I can tell which ones belong to their little sect by their reactions. Craddock and the other man on the platform stare hard at Reddix, like they’re trying to understand what he’s up to, and there’s another group huddled at the bottom of the steps, eyes narrowed at the bottle in my hand. But the rest of the Knowing are just confused, and Sam is a little tight with that knife. There’s a drop of blood running down Thorne’s neck.
“The city belongs to the Outside,” I say again, loud enough for all of them to hear, and I really hope it’s true and that the Outsiders are coming in through the hall. I need them. Now. “Your gates are already open”—please let this be true—“and the Outsiders will discuss the peaceful transition to a government chosen by both—”
“No.” The woman who I think is Lian Archiva, Sam’s mother, steps forward.
“Beckett!” Sam shouts. “You were right, they don’t have to be—”
“No,” Lian says again. And another ripple of movement shakes the rock, this time with the lowest rumble. And then there are voices calling in the entrance hall. Finally.
Lian takes another step. “This city was built by the Knowing, and to the Knowing it belongs. This is not your fight, Earthling.”
Okay, so we’re out in the open with that. I smile at her. “And you,” I say, “are not in a position to dictate the rules any … ”
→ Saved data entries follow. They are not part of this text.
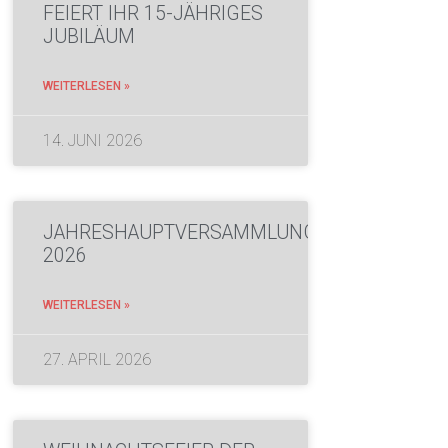
FEIERT IHR 15-JÄHRIGES
JUBILÄUM
WEITERLESEN »
14. JUNI 2026
JAHRESHAUPTVERSAMMLUNG
2026
WEITERLESEN »
27. APRIL 2026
Or maybe she is. Because that’s a twenty-fifth-century katana laser she’s got in her palm. From the Centauri II.
And a lot of things happen at once. I duck beneath the beam of light and run forward, and there’s screaming, probably because Lian has just sliced someone to pieces behind me. Those things were outlawed for a reason. I knock straight into her, the Forgetting bottle tight in my hand, and the laser stops, the katana rolling out of her grip, the foot of a man with long gray ropes of hair kicking it out of her reach. The stone beneath us thrums, and thrums again, setting up a rhythm. And then I realize that some of the screaming is Samara.
I’ve started up the stairs before I even know what’s happening to her. Thorne is on his knees, hand to his throat, and Sam’s had to let him go because Craddock is after her again with that needle. Reddix gets there before me, though, knocking the syringe from Craddock’s hand while Sam holds off the other NWSE member with the knife. Then Reddix sees me, and his expression changes. And not only is there no calm face of Canaan, he is furious. Insanely mad. Sam yells my name, and then he’s coming for me.
But it’s not really me he wants. He wants what’s in my hand, and he’s not fussy about how he gets it. I land hard on my back, where I can feel the new rhythm in the stone, and we are grappling over the bottle in my fingers. Reddix digs an elbow into my arm, trying to get me to open my hand, and then Sam’s knife appears at the base of his throat. He goes still.
“Don’t move, Marcus!” she shouts at the other man. Both he and Craddock go still.
Reddix looks straight down at me and I can see the crazy in his eyes. He pushes with his elbow, even though it’s making the blade dig into his neck like Thorne, and Sam is begging, “No! Please, Reddix! No!”
My hand opens like a flower. Reddix grabs the bottle and smashes it onto the platform beneath his palm, a puff of white dust rising between his fingers. Sam screams.
I have a sense of chaos, not just in my own sphere, but all around me, echoing across the cavern. Fighting. Yelling. The Outsiders are here. The floor is thrumming, and someone is saying “Earth.”